A Moment of Simple Justice – Ferguson
August 26, 2014 (Mimesis Law) – The killing of Michael Brown in Ferguson, MO, has raised a great many questions that haven’t made it onto most people’s radar, even though they’ve been filtering around criminal law forever. One of the big issues is the “handling” of the public and media by law enforcement. Many ponder whether the need for order falls on the police or the public. After all, as “homeland security” professor Sunil Dutta said in the Washington Post, cops won’t hurt you if you do as you’re told.
This is the fallacy of false equivalences: The police have a job to do. The public has constitutional rights. The former never trumps the latter. What you’ve watched night after night is the need for order, read “compliance,” as opposed to the public’s right to protest, to assemble, to express their anger and outrage at the police. The police are not amused. So what’s the theoretical difference? The police exist at the sufferance of the public. What’s the practical difference? The police have bigger guns and, well, judges like them more. To blame the public for causing the law enforcement reaction is little different than an abused spouse being at fault for her beating because “she just didn’t listen.”

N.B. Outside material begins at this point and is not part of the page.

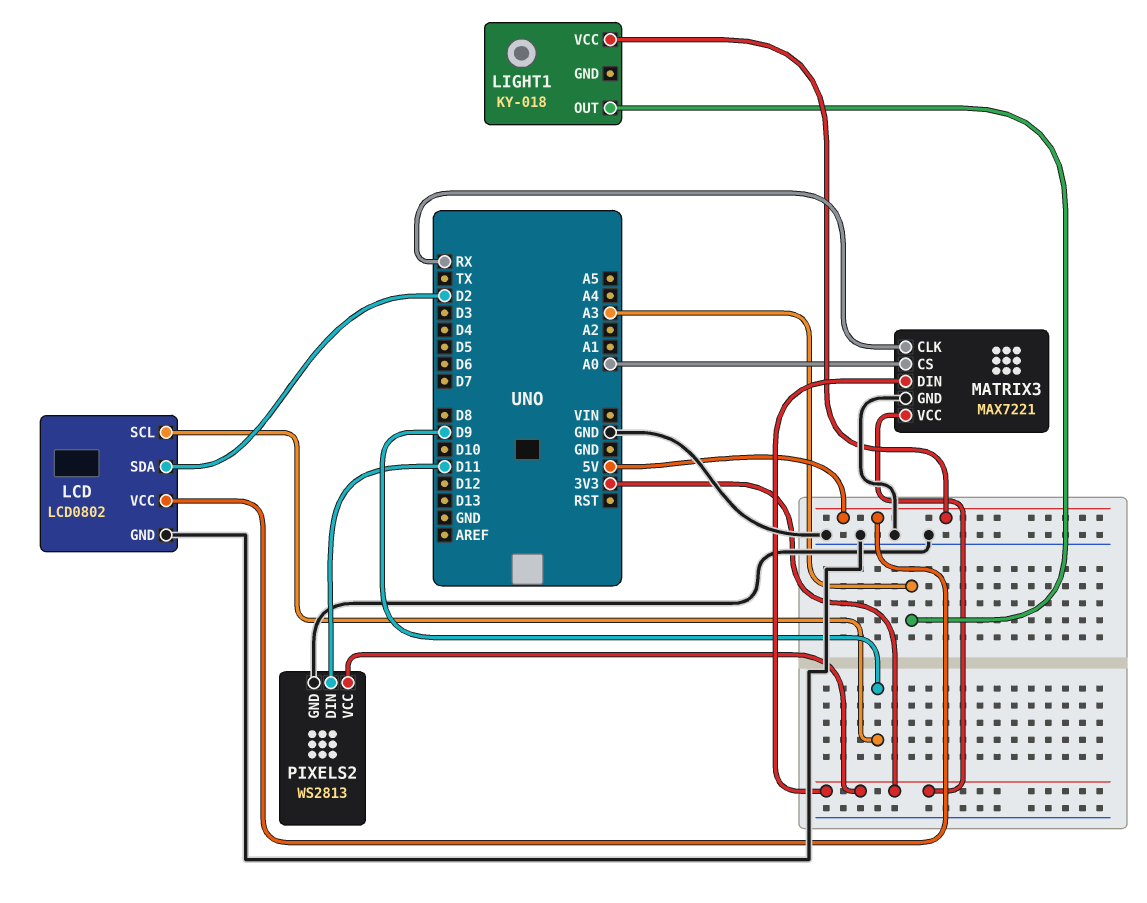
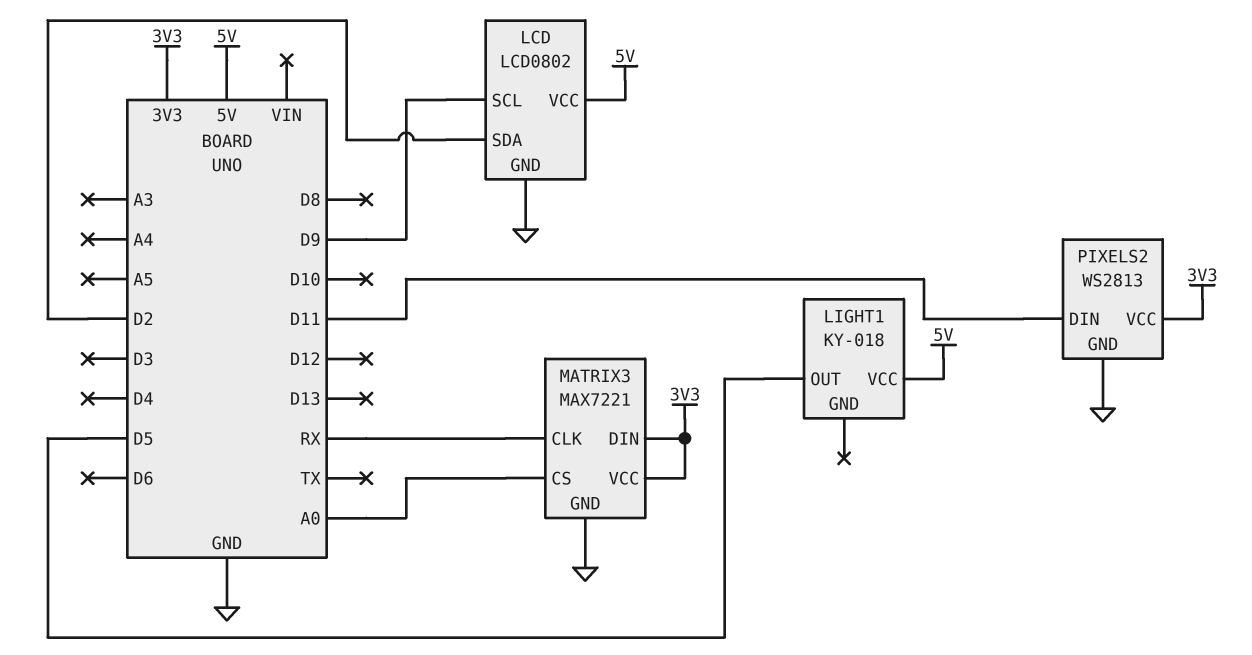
LIGHT1 pin OUT: A3 -> D5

The fact remains that a great many people really don’t see this as a problem. Just do as the cops command and nobody gets hurt. Ordinary, law-abiding people do not appreciate that to a cop, we are all potential threats; we are their enemy. A choice is going to be made, either by us or for us if we continue to pretend that Ferguson isn’t happening or couldn’t possibly happen where we live. The police have changed into an armed force, with tanks and body armor, and camo so you can’t see them at the pancake house. Just as the nation is watching Ferguson, so are the nation’s police. If they can get away with seizing our constitutional rights on such a grand scale there, they can do so in your neighborhood as well.